Where is Abe? Let’s add Abe to the map. We can do this without including him in the scholar_locations data:

scholar_locations_sf %>% 
  leaflet() %>% 
  setView(lng = -100, lat = 40, zoom = 3) %>% 
  addProviderTiles(providers$Stamen.Watercolor) %>% 
  addCircleMarkers(lng = -121.9692444, lat = 36.9747237, label = "Abe!") %>% 
  addCircleMarkers(label = ~paste(name, university, sep = "; "),
                   group = ~university, #this tells leaflet what column to cluster by
                   clusterOptions = markerClusterOptions(removeOutsideVisibleBounds = F)) #this clusters the points

7. Help!

There is nothing more frustrating than getting an error message in R! How to decode this cryptic message? Here are a few pointers:

  1. Type ?function_name in the console and press enter. For example, if I want to know more about the function mean, I would type, ?mean in the console and it will bring up the documentation page in the Help file.
?mean
  1. Some functions come with examples. You can access this by typing example(function_name) in the console. For example, to find examples for the function mean, I would type:
example(mean)
## 
## mean> x <- c(0:10, 50)
## 
## mean> xm <- mean(x)
## 
## mean> c(xm, mean(x, trim = 0.10))
## [1] 8.75 5.50
  1. Google it. Copy-paste the error code and google it. You’ll likely come up with some threads on stack overflow with a similar problem to what you came up with and some answers. Sometimes they help, sometimes they don’t. It just depends.

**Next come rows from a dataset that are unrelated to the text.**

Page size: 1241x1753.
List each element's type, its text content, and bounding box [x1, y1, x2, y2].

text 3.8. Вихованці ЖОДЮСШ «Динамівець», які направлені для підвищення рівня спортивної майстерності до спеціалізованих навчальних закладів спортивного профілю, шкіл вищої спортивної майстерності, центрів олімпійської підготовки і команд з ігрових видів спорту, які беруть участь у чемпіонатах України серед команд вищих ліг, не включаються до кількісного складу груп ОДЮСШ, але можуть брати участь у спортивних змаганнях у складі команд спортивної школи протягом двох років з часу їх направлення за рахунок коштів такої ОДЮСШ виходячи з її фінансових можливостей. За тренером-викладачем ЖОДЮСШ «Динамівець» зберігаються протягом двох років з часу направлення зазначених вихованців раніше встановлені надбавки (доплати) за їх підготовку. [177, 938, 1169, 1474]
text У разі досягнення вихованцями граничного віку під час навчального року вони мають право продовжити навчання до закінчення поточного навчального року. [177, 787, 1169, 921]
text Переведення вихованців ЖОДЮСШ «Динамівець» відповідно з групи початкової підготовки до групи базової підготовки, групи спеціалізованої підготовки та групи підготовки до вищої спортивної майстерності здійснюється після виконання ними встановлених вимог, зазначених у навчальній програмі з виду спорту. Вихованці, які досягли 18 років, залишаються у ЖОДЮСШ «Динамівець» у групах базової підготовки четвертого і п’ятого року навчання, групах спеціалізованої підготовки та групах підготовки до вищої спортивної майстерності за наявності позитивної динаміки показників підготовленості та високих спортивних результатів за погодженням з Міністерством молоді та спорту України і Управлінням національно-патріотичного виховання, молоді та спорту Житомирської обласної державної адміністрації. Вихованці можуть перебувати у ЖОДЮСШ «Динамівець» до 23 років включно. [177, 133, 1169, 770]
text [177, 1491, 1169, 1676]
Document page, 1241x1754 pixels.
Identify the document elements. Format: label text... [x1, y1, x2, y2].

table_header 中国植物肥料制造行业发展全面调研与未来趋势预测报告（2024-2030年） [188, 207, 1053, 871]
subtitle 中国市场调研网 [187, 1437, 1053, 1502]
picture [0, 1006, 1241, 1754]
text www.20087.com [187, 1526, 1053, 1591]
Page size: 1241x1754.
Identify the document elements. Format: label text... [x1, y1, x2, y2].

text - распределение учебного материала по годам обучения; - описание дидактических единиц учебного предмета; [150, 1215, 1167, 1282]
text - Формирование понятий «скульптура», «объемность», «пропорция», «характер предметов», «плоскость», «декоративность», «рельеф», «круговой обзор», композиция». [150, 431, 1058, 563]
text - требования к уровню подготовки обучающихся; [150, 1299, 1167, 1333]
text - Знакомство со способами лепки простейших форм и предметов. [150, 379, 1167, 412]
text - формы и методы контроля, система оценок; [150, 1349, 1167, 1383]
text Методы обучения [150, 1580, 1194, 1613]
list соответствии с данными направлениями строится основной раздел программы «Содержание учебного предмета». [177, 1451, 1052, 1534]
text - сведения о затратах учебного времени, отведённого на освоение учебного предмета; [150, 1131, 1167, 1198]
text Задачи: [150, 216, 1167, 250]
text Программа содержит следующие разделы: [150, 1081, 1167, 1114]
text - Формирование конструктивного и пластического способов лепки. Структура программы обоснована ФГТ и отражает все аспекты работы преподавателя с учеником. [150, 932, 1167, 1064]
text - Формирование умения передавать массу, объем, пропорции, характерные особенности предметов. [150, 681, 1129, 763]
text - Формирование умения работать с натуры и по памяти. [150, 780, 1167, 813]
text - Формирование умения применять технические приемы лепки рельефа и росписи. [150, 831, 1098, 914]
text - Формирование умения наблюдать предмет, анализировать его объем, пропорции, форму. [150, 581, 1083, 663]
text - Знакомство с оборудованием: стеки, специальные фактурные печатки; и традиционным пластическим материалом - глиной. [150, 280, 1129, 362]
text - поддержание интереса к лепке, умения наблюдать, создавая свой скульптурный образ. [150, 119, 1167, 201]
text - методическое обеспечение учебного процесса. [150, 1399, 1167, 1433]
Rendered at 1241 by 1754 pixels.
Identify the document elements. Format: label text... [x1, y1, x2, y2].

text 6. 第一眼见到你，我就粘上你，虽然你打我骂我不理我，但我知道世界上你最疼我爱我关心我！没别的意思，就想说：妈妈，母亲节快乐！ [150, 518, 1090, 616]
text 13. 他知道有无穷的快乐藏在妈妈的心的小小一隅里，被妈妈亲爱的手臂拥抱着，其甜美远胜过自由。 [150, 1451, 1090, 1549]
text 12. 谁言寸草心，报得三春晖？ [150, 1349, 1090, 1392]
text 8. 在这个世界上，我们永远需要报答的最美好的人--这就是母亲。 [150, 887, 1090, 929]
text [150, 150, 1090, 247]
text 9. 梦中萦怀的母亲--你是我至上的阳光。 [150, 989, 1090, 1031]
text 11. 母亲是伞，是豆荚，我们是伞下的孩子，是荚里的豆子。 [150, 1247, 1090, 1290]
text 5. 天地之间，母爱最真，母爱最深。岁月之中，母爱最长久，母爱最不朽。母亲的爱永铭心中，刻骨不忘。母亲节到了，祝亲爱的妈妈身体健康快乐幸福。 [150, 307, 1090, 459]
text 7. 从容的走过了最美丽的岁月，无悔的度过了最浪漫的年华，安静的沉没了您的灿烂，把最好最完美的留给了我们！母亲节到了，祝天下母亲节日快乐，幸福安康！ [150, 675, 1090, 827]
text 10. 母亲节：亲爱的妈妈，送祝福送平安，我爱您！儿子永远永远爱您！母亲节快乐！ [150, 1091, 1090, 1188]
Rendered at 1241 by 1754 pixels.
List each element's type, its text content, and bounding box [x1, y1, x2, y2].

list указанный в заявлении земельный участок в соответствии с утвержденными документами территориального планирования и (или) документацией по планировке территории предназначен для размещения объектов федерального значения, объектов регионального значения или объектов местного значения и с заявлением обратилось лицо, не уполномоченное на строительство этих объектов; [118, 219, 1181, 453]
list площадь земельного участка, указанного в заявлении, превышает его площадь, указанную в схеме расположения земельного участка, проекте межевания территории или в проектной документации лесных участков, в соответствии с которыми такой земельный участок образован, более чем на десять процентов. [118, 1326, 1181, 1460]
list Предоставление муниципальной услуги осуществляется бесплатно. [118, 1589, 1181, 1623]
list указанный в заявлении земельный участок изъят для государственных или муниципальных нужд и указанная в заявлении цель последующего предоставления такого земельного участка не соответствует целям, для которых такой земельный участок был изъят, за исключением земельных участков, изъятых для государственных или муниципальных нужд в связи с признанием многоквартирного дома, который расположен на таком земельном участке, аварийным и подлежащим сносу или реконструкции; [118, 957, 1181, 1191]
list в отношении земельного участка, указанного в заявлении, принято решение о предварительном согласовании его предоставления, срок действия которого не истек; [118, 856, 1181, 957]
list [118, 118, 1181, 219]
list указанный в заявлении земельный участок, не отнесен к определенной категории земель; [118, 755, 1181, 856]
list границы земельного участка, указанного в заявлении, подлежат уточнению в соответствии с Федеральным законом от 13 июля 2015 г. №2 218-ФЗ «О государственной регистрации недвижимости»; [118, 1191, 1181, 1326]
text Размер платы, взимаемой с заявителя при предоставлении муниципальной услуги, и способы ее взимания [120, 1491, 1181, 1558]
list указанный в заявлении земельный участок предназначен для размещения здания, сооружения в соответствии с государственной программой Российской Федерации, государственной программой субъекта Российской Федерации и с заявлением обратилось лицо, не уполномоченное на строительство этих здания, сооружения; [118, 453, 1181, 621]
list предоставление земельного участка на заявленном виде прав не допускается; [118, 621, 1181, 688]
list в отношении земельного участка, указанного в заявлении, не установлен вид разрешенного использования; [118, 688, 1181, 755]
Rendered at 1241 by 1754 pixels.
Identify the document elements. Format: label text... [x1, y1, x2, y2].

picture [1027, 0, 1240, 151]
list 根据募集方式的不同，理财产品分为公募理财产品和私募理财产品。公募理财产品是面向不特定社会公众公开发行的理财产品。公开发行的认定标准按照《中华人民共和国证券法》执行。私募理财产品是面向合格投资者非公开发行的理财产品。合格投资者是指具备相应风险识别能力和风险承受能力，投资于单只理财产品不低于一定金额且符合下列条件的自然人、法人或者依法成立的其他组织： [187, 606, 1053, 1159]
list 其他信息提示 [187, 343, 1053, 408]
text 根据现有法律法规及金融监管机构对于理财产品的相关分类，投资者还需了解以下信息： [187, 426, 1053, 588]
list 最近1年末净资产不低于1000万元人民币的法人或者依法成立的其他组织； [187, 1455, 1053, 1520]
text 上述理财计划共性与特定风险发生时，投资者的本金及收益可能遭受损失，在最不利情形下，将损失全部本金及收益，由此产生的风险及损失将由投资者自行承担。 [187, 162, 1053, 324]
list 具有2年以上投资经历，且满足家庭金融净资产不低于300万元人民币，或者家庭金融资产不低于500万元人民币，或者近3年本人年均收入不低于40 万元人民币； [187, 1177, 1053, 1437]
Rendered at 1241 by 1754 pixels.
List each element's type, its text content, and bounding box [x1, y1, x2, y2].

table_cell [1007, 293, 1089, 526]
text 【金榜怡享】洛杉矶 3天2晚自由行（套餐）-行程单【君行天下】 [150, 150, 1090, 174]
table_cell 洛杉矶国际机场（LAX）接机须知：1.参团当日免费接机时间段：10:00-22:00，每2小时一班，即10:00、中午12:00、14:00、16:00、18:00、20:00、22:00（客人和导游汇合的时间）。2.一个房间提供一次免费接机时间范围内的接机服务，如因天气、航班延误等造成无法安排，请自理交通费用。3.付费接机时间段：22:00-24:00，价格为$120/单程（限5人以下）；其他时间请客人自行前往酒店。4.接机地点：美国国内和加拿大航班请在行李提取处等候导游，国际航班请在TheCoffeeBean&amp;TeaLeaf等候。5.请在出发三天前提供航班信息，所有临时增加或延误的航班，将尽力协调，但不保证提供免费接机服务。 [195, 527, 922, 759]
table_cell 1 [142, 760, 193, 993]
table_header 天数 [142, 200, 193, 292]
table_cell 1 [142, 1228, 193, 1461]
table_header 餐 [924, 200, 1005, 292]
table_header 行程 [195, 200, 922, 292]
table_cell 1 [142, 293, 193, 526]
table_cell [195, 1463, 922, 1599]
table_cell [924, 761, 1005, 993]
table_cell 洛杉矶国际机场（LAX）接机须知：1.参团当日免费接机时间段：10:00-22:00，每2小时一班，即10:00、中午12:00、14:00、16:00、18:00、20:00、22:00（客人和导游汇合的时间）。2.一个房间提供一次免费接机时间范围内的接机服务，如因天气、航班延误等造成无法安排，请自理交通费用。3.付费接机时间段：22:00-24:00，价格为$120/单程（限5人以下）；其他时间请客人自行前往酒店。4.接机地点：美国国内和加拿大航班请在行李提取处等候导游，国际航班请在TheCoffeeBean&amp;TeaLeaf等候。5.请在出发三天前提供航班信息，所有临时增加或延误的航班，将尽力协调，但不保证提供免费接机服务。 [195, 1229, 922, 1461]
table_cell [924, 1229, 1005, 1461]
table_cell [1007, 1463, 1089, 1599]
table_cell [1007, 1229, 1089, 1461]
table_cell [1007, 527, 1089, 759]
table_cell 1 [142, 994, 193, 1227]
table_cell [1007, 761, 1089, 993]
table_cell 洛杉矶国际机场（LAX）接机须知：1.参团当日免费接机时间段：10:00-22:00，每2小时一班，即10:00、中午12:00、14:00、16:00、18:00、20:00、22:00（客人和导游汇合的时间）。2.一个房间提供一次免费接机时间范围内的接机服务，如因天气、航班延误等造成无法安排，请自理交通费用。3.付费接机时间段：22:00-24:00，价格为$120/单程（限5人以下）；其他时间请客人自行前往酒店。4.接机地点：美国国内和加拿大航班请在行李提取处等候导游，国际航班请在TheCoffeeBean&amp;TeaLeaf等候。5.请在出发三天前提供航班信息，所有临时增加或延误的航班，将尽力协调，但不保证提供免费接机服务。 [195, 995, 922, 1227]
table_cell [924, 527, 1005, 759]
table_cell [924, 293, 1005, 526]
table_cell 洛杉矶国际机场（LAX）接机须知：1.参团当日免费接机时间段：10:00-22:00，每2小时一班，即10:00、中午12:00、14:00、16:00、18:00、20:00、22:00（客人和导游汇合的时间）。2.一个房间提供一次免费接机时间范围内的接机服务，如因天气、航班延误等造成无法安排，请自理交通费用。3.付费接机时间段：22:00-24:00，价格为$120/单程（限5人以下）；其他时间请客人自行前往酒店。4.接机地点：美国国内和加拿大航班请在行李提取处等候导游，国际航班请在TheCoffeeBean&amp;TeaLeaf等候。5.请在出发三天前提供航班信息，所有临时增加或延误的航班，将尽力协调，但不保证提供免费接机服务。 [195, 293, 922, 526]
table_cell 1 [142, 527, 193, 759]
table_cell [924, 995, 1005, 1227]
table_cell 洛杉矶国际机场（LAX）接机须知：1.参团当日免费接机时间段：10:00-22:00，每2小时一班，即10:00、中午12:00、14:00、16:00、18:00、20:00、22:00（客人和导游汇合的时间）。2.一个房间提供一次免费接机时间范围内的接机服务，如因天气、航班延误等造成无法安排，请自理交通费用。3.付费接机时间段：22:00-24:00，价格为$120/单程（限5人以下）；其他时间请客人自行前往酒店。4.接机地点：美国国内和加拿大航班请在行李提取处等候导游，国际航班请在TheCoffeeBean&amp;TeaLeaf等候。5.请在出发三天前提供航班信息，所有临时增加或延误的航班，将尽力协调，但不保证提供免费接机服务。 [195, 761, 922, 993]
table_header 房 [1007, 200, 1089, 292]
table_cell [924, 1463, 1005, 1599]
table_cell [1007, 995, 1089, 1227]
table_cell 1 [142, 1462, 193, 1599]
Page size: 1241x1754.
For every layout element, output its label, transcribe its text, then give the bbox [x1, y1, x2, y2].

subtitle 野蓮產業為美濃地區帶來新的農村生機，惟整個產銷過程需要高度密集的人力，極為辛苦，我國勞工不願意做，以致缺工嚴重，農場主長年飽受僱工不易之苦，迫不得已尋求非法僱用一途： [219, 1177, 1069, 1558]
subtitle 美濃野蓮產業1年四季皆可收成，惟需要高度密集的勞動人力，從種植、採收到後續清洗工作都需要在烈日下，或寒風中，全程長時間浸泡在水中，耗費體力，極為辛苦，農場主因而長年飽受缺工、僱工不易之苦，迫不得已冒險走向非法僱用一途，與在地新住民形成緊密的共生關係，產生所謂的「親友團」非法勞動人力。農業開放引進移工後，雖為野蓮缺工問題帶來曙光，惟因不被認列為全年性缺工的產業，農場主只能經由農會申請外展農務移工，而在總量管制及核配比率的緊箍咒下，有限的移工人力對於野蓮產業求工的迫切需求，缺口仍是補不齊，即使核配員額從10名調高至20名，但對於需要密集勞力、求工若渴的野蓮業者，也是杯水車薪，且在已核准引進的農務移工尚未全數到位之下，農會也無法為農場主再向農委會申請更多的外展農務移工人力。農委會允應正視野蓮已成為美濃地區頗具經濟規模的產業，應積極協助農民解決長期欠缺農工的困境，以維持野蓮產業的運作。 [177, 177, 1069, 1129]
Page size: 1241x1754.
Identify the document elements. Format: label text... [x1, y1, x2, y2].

  2. Ask for help. Throughout this course (and beyond) I am always down to help sleuth R errors. Whether you send me a question or decide to post it online, make sure you provide a reproducible example. A reproducible example includes: required packages, data (or example data), and code.

  3. Sleuth it yourself. You’d be surprised how many error messages you can sleuth on your own, but like a language, it takes time to really understand what’s going on behind the scenes with R. To sleuth code, start by examining all the parts to your code. If it’s just a single function, what inputs did you include? Did any of the inputs break requirements of the function (e.g. you tried to calculate the mean of a column that didn’t contain any numbers)? If you’re running code that pipes through a number of functions, run your code line by line until you get the error message. Oftentimes the error message will give you a hint about what is wrong. It takes some time to get to understand the language of this, but over time, you will get it!

And when in doubt, ask for help! Reach me at .

8. General R conventions

  1. List all the libraries you will need to run your code at the top of your code.

  2. Follow the tidyverse style guide (https://style.tidyverse.org/index.html)

Naming: - short but informative - use lowercase as much as you can - never use a space or period (.) to separate words; you can use "_" (tree_data) or camelcase (treeData) - whatever you use, be consistent and don’t mix naming conventions (don’t do: tree_Data)

Coding: - use spaces between words/commands and enter new lines to keep your code clean - make comments using # to help you remember what you did

  1. Never copy-paste code. Write it out so that you can learn it. Try to understand all the parts of the function.

9. Reinforce your understanding

1. Explore this page with built-in datasets in R: https://stat.ethz.ch/R-manual/R-devel/library/datasets/html/00Index.html

2. Pick a dataset and read it into R

3. What can you tell me about this dataset? Use the commands from the first part of section 4 (plotting) to take a quick peak at the data and describe what is in it.

4. Try out some data munging Try switching your data from wide to long or long to wide. Add a new column. Filter for a variable. Select certain columns. Summarise the data.

5. Make a simple plot! Identify what variables you are interested in looking at. What’s your independent variable (on the x-axis) and what is your dependent or response variable (on the y-axis)?

6. Introduce a third variable. If you want to look at how x & y vary by another variable (in our plotting example, that was species), how could you visualize that? What type of aesthetic (color of the point or fill of the bar, shape of the point, etc.) would you change?

7. Make a map. Grab some coordinates from google map (you can find the lat/long in the address bar) and make a map of your choosing!